**Complete the following:**
A. In the article on Luis Fonsi's album Vida, when was the album released?
B. Please pick up the article on Luis Fonsi's album Vida after its last sentence and write the next part.

**Supplied text:**

Luis Fonsi studio album chronology
| 8 (2014) | Vida (2019) | Ley de Gravedad (2022) |

Singles from Vida
- "Despacito" Released: January 13, 2017; "Échame la Culpa" Released: November 17, 2017; "Calypso" Released: June 14, 2018; "Imposible" Released: October 19, 2018; "Sola" Released: January 23, 2019;

= Vida (Luis Fonsi album) =

2019 studio album by Luis Fonsi

Vida (Life) is the tenth studio album by Puerto Rican singer Luis Fonsi, released on February 1, 2019, through Universal Music Latin Entertainment. It received a nomination for Best Latin Pop Album at the 62nd Annual Grammy Awards and for Album of the Year at the 20th Annual Latin Grammy Awards.

Vida is Fonsi's first album in five years, and features the singles "Despacito" (both the original version and remix), "Échame la Culpa", "Calypso" (both the original version and remix), "Imposible" and "Sola". Commercially the album sold over one million copies in the United States, topping the Billboard Top Latin Albums.

**Provided records:**
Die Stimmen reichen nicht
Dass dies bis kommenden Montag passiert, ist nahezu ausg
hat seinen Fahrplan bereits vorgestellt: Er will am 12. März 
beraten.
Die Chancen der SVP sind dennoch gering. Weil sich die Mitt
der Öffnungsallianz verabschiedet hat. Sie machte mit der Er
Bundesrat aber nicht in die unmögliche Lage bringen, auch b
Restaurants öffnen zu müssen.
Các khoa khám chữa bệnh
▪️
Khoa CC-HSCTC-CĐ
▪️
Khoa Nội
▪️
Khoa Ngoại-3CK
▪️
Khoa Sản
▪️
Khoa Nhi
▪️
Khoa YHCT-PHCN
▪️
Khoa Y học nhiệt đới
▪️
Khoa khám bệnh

**Responses by item number:**
A. February 1, 2019.

B.
==Background and composition==
After the ninth studio album 8 published in 2014, Fonsi started working on the next project. In 2017 he published "Despacito" with Daddy Yankee, which topped the charts of 47 official charts and won four Latin Grammy Awards, including for Record of the Year and Song of the Year. The same year Fonsi published "Échame la Culpa" with Demi Lovato which reached number one in sixteen countries charts worldwide.

Along with its singles, the primarily Spanish album includes "Sola", which was described as a "mid-tempo, sultry R&B tinged jam over sparse arrangements" by Billboard. It includes a variety of tempos, ranging from the "up-tempo urban/pop fusions" "Despacito" and "Échame la Culpa" to the romantic ballad "Le pido al cielo".

==Critical reception==

Billboard named Vida one of the most anticipated albums of 2019, saying there would be "plenty of new ballads, which Fonsi sings predominantly in Spanish and delivers with an urban touch".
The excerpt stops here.